Part III – Regression and Correlation 8) Many people believe that wealthier countries (measured by using gross domestic product (GDP) per
capita) will continue to be wealthy and that poorer countries will continue to be poor over the years. We would like to investigate that claim by doing a regression analysis for the relationship between GDP in 1960 and to GDP in 2017. Processing the data for Geogebra: a) Make a new tab in the Google Sheet and copy the columns for GDP per capita in 1960 and GDP per
capita in 2017 into the new tab. b) Delete the rows for which there is no data for 1960 (rows with a “0” in the “GDP per capita in 1960
column). c) Copy the remaining data into Geogebra. Create a scatter plot for GDP per capita in 1960 (on the x-
axis) vs GDP per capita in 2017 (on the y-axis) that also shows the regression line.
Insert the following into your answer template and answer the questions below. d) Insert the scatterplot with the regression line into your answer template. e) Copy the formula for the regression equation into the answer template. Use the regression equation to
predict the GDP per capita in 2017 for a country that had a GDP per capita of $9,897 in 1960.
f) Using the R2 value, explain how much the GDP per capita in 1960 predicts the GDP per capita in 2017 for a country.

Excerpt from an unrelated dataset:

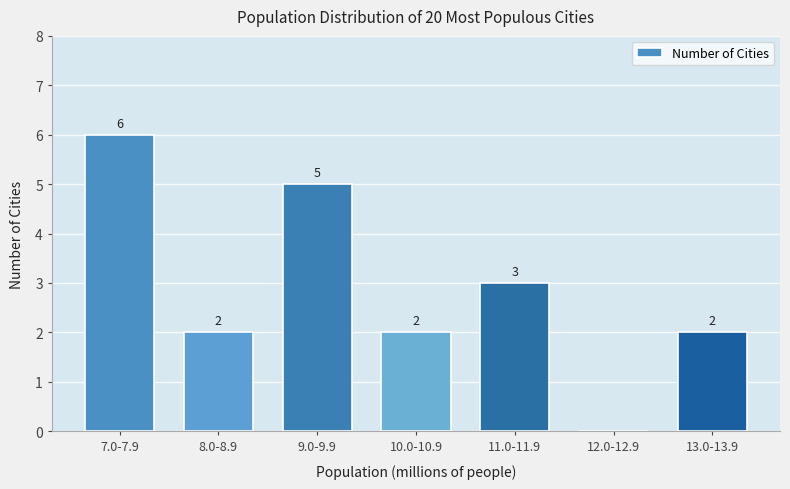

Reading right to left, extract all data points from this chart.

13.0-13.9=2	12.0-12.9=0	11.0-11.9=3	10.0-10.9=2	9.0-9.9=5	8.0-8.9=2	7.0-7.9=6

g) Are GDP per capita in 1960 and GDP per capita in 2017 highly correlated? Why or why not? h) Should you use the regression equation from part e) to predict the 2017 per capita income for a
country that had a 1960 per capita income of $42,128? If so, what do you predict the 2017 per capita
5
income to be? If not, why is this something you should not do?
9) Sometimes, looking at the overall data does not give you the entire picture. Instead, you need to drill down
a little further. Below is a scatterplot grouped by the variable “four regions”.
a) Compute the correlations for each region. Show your work, explain how you computed these, and list
the correlation coefficients for each region. b) How do the correlation coefficients of the individual regions compare with the correlation coefficient
of the dataset as a whole? c) For the region whose correlation coefficient is most different from the correlation coefficient for the
whole world, which regression equation would you use to predict a value for a country in that region? Would you use the equation for the whole world or the equation for just that region? Give an argument for your choice of equation and state which region has the most difference in correlation compared to the whole world.